O Produto Interno Bruto (PIB) da Bahia cresceu 2,0% em 2011, em comparação ao ano de 2012, de acordo com informações da Secretaria de Comunicação do Governo da Bahia. A indústria teve percentual negativo durante o período, pontuando -2,9%. Já a agropecuária e o setor de serviços se destacaram, tendo um crescimento de 9,8% e 3,6% respectivamente.

Os dados foram apresentados nesta terça-feira (6), em nota oficial do diretor-geral da Superintendência de Estudos Econômicos e Sociais da Bahia (SEI), Geraldo Reis. O resultado baiano teve 0,7 pontos percentuais a menos que o PIB nacional de 2,7%, divulgado pelo Instituto Brasileiro de Geografia e Estatística (IBGE).

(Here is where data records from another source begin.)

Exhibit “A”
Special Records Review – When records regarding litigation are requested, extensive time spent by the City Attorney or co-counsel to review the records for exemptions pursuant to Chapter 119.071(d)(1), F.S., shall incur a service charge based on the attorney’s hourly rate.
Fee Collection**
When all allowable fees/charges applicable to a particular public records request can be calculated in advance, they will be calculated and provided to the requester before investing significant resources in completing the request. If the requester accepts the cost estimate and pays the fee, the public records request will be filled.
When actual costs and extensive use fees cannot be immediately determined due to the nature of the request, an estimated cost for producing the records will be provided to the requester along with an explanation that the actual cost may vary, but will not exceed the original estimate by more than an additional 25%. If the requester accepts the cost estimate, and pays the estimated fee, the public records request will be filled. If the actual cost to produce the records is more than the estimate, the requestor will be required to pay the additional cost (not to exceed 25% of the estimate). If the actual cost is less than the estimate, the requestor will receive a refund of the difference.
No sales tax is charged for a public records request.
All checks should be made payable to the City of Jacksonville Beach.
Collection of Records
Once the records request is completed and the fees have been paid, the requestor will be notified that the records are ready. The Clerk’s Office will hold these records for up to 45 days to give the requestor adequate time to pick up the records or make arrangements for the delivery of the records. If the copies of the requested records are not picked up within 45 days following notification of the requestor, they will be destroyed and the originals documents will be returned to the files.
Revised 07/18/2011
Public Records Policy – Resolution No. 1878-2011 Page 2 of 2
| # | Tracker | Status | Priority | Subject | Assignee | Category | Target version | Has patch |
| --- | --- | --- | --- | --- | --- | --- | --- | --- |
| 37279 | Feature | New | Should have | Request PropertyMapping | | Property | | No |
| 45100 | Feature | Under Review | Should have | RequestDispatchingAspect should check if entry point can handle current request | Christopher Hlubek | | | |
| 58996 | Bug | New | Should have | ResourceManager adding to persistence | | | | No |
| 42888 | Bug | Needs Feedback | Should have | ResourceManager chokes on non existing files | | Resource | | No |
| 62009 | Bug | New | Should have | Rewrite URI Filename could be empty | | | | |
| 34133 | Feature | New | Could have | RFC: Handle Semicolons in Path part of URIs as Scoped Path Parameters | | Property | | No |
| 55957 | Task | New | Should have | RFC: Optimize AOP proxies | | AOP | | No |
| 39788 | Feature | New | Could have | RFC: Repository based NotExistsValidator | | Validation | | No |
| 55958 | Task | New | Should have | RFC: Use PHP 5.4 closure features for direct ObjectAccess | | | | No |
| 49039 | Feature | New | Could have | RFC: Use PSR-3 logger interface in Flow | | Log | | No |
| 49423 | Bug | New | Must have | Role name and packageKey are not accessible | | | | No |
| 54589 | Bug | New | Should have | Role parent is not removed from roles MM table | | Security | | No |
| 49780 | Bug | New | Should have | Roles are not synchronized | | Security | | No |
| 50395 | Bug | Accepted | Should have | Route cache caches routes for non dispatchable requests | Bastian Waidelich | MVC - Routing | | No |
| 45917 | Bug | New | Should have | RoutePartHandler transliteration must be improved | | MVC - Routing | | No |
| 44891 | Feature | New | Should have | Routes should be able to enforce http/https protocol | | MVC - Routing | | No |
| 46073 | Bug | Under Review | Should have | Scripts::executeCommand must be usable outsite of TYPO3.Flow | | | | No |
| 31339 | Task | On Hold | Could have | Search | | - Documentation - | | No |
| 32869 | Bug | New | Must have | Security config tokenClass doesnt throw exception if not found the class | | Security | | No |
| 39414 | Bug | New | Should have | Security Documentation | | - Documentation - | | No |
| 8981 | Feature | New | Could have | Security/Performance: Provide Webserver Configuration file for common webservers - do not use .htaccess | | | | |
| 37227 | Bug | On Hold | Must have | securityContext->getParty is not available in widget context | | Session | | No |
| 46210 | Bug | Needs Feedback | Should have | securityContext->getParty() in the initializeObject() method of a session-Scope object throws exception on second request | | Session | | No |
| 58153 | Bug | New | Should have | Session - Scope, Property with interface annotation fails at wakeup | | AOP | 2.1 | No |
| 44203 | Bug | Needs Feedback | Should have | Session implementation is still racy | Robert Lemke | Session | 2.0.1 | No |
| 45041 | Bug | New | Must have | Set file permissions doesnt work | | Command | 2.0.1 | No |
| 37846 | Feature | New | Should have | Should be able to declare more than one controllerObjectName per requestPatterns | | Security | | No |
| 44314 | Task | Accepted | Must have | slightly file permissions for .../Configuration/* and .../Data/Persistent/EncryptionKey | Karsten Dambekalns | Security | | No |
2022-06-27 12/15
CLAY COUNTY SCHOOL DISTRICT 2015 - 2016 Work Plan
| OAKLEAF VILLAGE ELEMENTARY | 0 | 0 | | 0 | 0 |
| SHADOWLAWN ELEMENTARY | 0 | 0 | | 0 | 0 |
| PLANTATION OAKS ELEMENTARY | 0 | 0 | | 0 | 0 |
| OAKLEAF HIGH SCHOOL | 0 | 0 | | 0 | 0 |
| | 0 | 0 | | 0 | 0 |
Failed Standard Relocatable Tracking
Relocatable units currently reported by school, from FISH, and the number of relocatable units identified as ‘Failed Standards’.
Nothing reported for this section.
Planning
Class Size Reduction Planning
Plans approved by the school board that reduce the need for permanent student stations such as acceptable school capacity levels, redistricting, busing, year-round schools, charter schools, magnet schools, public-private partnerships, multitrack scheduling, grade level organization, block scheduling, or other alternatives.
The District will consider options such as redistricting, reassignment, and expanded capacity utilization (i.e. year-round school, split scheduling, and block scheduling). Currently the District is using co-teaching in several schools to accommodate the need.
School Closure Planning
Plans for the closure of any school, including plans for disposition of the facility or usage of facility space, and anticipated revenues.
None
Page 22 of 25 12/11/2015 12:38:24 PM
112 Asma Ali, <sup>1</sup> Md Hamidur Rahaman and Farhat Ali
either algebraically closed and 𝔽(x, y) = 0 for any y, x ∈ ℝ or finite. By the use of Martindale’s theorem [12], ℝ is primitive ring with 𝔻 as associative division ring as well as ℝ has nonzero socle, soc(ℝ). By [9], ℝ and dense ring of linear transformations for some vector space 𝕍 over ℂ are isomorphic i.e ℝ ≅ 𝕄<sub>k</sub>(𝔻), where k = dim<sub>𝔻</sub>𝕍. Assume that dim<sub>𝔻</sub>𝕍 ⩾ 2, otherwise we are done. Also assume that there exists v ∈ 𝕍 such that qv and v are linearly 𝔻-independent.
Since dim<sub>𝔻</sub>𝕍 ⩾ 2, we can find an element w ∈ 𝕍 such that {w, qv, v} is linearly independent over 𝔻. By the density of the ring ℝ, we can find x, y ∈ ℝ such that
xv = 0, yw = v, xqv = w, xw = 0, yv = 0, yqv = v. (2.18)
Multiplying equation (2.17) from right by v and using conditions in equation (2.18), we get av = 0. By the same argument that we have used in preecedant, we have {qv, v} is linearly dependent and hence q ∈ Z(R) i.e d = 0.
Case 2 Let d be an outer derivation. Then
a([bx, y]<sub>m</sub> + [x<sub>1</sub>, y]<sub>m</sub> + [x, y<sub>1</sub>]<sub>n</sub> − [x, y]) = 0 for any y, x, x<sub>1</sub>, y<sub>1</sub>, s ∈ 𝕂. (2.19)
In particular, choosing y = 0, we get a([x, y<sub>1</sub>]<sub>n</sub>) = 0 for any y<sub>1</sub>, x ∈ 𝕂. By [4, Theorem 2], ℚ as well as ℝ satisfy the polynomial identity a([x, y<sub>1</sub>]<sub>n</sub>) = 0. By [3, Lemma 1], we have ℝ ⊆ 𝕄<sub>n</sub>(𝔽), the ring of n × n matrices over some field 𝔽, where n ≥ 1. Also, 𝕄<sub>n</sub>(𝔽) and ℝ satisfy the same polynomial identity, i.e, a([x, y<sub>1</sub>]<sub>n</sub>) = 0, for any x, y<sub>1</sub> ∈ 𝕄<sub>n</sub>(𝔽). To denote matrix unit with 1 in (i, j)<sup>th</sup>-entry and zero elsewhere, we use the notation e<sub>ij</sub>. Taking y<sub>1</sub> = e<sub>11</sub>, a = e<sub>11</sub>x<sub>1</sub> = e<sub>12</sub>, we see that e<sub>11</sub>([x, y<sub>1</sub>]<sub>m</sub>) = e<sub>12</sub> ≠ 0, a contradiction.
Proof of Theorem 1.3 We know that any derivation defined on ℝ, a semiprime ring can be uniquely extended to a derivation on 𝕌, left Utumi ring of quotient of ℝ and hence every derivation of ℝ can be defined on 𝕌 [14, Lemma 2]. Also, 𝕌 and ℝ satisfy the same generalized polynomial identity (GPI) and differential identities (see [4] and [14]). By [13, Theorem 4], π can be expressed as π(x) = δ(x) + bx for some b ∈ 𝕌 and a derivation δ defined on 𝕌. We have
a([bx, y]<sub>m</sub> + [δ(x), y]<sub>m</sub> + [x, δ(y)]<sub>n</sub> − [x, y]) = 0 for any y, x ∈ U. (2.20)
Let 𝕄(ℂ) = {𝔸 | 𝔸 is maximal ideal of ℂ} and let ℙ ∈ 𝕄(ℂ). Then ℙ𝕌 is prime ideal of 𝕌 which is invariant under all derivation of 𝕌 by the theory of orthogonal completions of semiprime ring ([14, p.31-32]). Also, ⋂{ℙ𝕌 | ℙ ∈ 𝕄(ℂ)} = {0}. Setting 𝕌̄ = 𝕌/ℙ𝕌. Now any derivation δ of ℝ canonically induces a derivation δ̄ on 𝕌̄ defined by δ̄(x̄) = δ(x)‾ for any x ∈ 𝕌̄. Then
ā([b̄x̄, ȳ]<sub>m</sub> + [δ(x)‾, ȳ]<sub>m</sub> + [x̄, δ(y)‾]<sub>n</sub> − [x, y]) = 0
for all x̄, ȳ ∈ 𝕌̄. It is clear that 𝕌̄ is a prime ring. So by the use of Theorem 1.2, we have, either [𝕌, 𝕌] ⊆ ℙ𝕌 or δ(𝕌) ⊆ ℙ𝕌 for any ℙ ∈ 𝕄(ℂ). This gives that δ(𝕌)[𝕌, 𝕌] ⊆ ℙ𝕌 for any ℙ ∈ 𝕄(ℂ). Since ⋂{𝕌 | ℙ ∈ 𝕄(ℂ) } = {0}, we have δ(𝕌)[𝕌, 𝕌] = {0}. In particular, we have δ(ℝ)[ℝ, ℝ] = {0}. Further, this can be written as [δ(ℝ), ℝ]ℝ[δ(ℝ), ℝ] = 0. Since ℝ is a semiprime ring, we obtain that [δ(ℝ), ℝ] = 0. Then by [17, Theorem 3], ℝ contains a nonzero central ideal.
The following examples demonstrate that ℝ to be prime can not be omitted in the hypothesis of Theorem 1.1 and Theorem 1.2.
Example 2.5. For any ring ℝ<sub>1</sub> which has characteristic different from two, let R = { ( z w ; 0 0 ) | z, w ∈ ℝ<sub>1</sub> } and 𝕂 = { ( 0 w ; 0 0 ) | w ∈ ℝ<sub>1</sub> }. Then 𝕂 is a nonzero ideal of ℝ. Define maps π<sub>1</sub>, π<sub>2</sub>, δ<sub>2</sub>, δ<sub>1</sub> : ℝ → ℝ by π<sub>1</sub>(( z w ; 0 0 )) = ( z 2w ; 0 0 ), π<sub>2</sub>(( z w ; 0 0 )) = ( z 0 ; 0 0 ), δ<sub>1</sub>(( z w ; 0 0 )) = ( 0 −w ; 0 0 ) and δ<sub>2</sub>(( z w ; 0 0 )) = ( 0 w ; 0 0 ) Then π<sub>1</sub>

A estimativa de crescimento para 2012 é de 3,7%. Segundo o secretário Zezéu Ribeiro, 2012 deve ser melhor do que 2011, pois o ano para a economia baiana terminou com todos os indicadores macreconômicos favoráveis, “inflação sob controle, disciplina fiscal e taxa de câmbio competitiva”, disse o secretário, segundo a Secom. Essa situação pode possibilitar um maior crescimento da economia, “puxado pelos investimentos públicos , ganho real para o salário mínimo, juros em queda, flexibilização das medidas prudenciais, permitindo ao crédito se recuperar um pouco mais rapidamente”, completou.

PIB nacional
Em valores correntes, a soma das riquezas produzidas no Brasil no ano passado chegou a R$ 4,143 trilhões e o PIB per capita ficou em R$ 21.252. Em 2010, o avanço do Produto Interno Bruto (PIB) fora de 7,5%.

Por setores, o crescimento em 2011 foi o seguinte: agropecuária (3,9%), serviços (2,7%) e  indústria (1,6%).

No mesmo período, na análise da demanda, a despesa de consumo das famílias cresceu 4,1% – oitavo ano segudio de alta. A despesa de consumo da administração pública subiu1,9% e a formação bruta de capital fixo teve expansão de 4,7%.

A previsão do mercado financeiro, apresentada na véspera, por meio do boletim Focus, do Banco Central, era de que o PIB teria uma expansão de 2,82%. A expectativa do Banco Central, que divulga a “prévia do PIB”, apontava para uma expansão de  2,79%. A estimativa oficial da instituição  para o crescimento da economia do ano passado, porém, estava em 3%.

Para Guido Mantega, ministro da Fazenda,  a estimativa está próxima deste valor. Em fevereiro, o ministro apontou que esperava uma expansão “em torno de 3%” para o PIB de 2011, com uma aceleração do crescimento no quarto trimestre do ano. Isso porque, de acordo com os dados do IBGE, a economia ficou estagnada de julho a setembro, com crescimento zero.